Бунин до революции под влиянием Чехова тяготел вот к этому раздутому рассказу — раздутому в повестушку и даже в повесть. Это – “Чаша жизни”, “Сны Чанга”, это “Хорошая жизнь”, словом, что-то вяло, но желал сказать. А тут он как бы во сне живёт.
Поэтому тут большой вопрос: можно было, как Алексей Толстой вернуться за своим унижением, но остаться писателем — ведь роману “Петр Первый” не суждено умереть; или можно было остаться в эмиграции, мнить себя “писателем русской земли” и откровенно и тихо поглупеть.
У Ахматовой есть стихотворение о жене Лотовой, что, мол, Оглянись, где прошла твоя жизнь,
На окна пустые высокого дома,
Где милому мужу детей родила
И так далее и кончается —
Отдавшую жизнь за единственный взгляд.
В том‑то и дело, что не жизнь, а душу.
Жена Лота, обернувшись на рушащийся Содом, не только превращается в соляной столб; соляной столб – это памятник самой себе, но это и урок всем грядущим поколениям. Жизнь в прошедшем мелкими движками, но переходит в жизнь воображаемую, мечтательную.
Тут, пожалуй, как противовес, действительно был нужен такой острый очерк Марины Цветаевой, как “История одного посвящения”. Как она начинает читать какую-то критическую заметку (на самом деле – Г. Адамовича) о поэзии Мандельштама и обнаруживает там стихи Мандельштама, обращённые к ней — Где обрывается Россия над морем черным и глухим – стихи “Коктебель”, стихи, точнее сказать двойного места: Коктебель – Александровская слобода.
Где обрывается Россия
Над морем черным и глухим
………………………………….
Но в этой черной, деревянной
И юродивой слободе
С такой монашенкою странной
Остаться – значит быть беде.

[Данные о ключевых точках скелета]
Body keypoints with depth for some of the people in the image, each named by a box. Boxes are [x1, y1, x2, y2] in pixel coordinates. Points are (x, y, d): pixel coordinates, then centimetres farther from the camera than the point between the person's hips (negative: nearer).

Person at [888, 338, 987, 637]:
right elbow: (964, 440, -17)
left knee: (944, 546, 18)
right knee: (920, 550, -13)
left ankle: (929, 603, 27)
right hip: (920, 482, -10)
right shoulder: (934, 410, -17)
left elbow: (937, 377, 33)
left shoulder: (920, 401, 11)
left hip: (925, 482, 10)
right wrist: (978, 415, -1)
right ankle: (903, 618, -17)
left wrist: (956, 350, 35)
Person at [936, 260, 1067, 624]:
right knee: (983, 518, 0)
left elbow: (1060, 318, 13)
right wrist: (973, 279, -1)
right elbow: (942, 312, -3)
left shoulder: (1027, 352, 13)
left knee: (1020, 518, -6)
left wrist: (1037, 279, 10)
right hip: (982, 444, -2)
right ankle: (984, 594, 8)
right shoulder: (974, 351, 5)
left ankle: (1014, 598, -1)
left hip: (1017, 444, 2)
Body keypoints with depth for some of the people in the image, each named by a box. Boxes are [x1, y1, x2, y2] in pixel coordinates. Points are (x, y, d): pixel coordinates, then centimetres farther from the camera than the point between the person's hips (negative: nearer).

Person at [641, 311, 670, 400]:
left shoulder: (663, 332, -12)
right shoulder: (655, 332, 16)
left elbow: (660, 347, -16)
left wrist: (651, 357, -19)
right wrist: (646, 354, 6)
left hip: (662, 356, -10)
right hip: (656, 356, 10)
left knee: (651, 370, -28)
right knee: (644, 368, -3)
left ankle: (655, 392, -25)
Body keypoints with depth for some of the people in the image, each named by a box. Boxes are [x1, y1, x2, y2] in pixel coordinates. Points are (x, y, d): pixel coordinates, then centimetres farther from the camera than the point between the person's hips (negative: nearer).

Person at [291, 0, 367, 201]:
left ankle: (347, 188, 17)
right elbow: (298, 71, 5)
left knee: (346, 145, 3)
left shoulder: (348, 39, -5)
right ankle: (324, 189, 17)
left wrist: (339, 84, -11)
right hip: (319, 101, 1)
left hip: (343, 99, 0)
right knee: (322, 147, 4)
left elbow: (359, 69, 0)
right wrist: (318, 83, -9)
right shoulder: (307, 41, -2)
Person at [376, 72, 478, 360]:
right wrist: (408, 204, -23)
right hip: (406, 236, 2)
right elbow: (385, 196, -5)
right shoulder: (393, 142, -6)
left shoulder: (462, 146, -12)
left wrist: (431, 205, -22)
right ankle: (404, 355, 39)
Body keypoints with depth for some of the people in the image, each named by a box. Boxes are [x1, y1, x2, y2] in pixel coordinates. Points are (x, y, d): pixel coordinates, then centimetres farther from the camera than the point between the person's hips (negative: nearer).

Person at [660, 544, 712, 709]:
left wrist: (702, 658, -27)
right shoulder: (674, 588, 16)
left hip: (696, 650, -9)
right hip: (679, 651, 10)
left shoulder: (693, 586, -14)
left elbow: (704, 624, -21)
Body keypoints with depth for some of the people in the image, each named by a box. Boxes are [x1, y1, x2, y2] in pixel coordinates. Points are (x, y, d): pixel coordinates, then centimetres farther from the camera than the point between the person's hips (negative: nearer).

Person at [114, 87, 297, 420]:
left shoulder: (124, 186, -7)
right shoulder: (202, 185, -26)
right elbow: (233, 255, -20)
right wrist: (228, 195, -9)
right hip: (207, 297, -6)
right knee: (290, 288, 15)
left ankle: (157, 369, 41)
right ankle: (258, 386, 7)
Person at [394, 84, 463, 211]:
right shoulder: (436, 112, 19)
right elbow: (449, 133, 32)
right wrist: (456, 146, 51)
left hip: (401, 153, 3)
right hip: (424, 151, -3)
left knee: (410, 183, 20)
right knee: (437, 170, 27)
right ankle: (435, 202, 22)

» **Задания для выполнения**
1. Переведите на английский язык следующее предложение из отрывка: «Тут, пожалуй, как противовес, действительно был нужен такой острый очерк Марины Цветаевой, как “История одного посвящения”».
2. Процитируйте фрагмент отрывка, начиная со слов «У Ахматовой есть» и заканчивая словами «жизнь воображаемую, мечтательную.» включительно.

» **Ответы по номерам**
1. Here, perhaps, as a counterweight, such a sharp essay by Marina Tsvetaeva as "The Story of One Dedication" was indeed needed.

2.
У Ахматовой есть стихотворение о жене Лотовой, что, мол, Оглянись, где прошла твоя жизнь,
На окна пустые высокого дома,
Где милому мужу детей родила
И так далее и кончается —
Отдавшую жизнь за единственный взгляд.
В том‑то и дело, что не жизнь, а душу.
Жена Лота, обернувшись на рушащийся Содом, не только превращается в соляной столб; соляной столб – это памятник самой себе, но это и урок всем грядущим поколениям. Жизнь в прошедшем мелкими движками, но переходит в жизнь воображаемую, мечтательную.